_Exercise objective_
Using the entries below, copy out all lines where "Väsby" is found.
-------
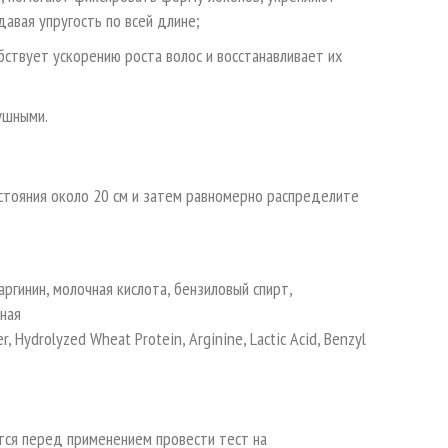
давая упругость по всей длине;
бствует ускорению роста волос и восстанавливает их
ушными.
сстояния около 20 см и затем равномерно распределите
ргинин, молочная кислота, бензиловый спирт,
ная
er, Hydrolyzed Wheat Protein, Arginine, Lactic Acid, Benzyl
тся перед применением провести тест на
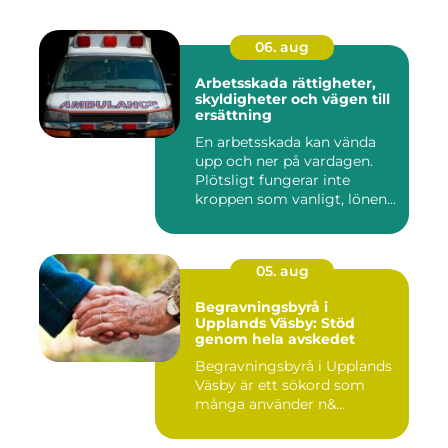
06. aug
Arbetsskada rättigheter,
skyldigheter och vägen till
ersättning
En arbetsskada kan vända
upp och ner på vardagen.
Plötsligt fungerar inte
kroppen som vanligt, lönen...
05. aug
Begravningsbyrå i
Upplands Väsby: Stöd
genom hela avskedet
Begravningsbyrå i Upplands
Väsby är ett sökord som
många använder n&...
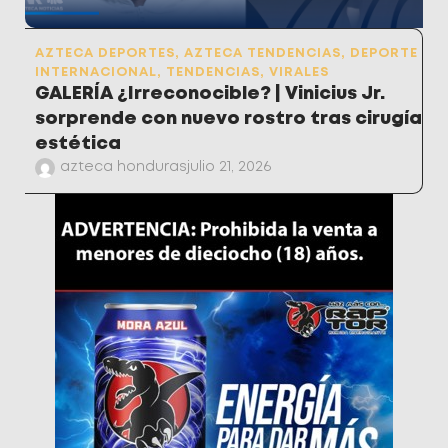
AZTECA DEPORTES
,
AZTECA TENDENCIAS
,
DEPORTE
INTERNACIONAL
,
TENDENCIAS
,
VIRALES
GALERÍA ¿Irreconocible? | Vinicius Jr.
sorprende con nuevo rostro tras cirugía
estética
azteca honduras
julio 21, 2026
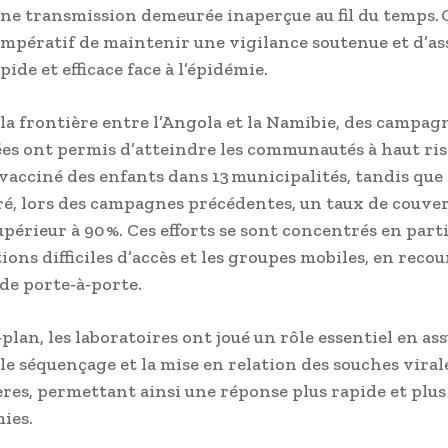
ne transmission demeurée inaperçue au fil du temps. 
’impératif de maintenir une vigilance soutenue et d’a
ide et efficace face à l’épidémie.
 la frontière entre l’Angola et la Namibie, des campag
s ont permis d’atteindre les communautés à haut ris
 vacciné des enfants dans 13 municipalités, tandis que
ré, lors des campagnes précédentes, un taux de couve
périeur à 90 %. Ces efforts se sont concentrés en parti
ions difficiles d’accès et les groupes mobiles, en recou
 de porte‑à‑porte.
plan, les laboratoires ont joué un rôle essentiel en as
 le séquençage et la mise en relation des souches viral
ères, permettant ainsi une réponse plus rapide et plus
ies.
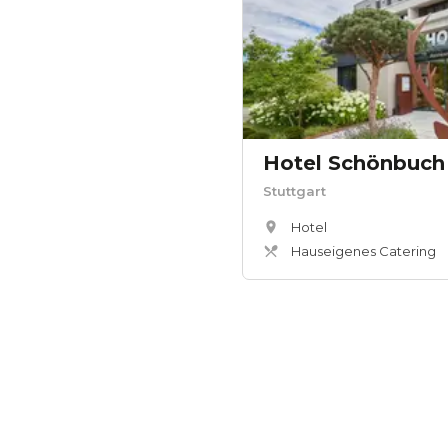
Hotel Schönbuch
Stuttgart
Hotel
Hauseigenes Catering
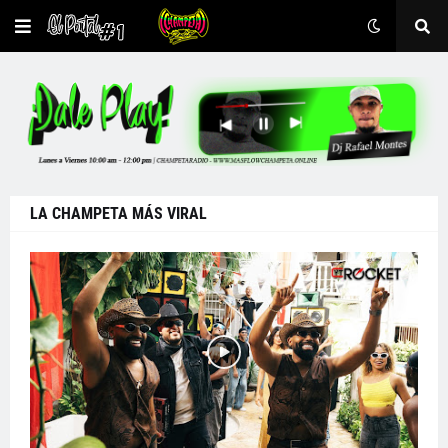
LA CHAMPETA MÁS VIRAL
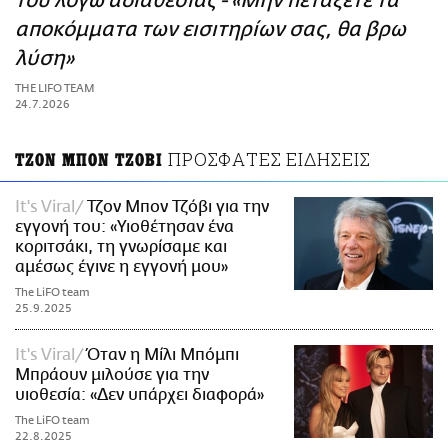
του λόγω αδιαθεσίας - «Μην πετάξετε τα
ΑΜΠΑ
αποκόμματα των εισιτηρίων σας, θα βρω
PRINT
λύση»
THE LIFO TEAM
24.7.2026
ΠΡΟΣΦΑΤΕΣ ΕΙΔΗΣΕΙΣ
ΤΖΟΝ ΜΠΟΝ ΤΖΟΒΙ
It's Viral
Τζον Μπον Τζόβι για την
εγγονή του: «Υιοθέτησαν ένα
κοριτσάκι, τη γνωρίσαμε και
αμέσως έγινε η εγγονή μου»
The LiFO team
25.9.2025
It's Viral
Όταν η Μίλι Μπόμπι
Μπράουν μιλούσε για την
υιοθεσία: «Δεν υπάρχει διαφορά»
The LiFO team
22.8.2025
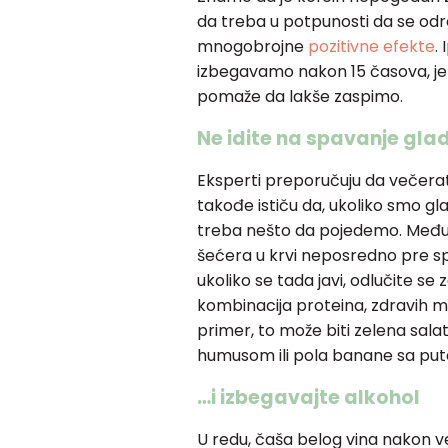
da treba u potpunosti da se odre
mnogobrojne
pozitivne efekte
.
izbegavamo nakon 15 časova, je
pomaže da lakše zaspimo.
Ne idite na spavanje gla
Eksperti preporučuju da večerate
takođe ističu da, ukoliko smo gl
treba nešto da pojedemo. Međuti
šećera u krvi neposredno pre sp
ukoliko se tada javi, odlučite se 
kombinacija proteina, zdravih ma
primer, to može biti zelena sala
humusom ili pola banane sa put
…i izbegavajte alkohol
U redu, čaša belog vina nakon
-------
_Written response_
Upplands Väsby: Stöd
Väsby är ett sökord som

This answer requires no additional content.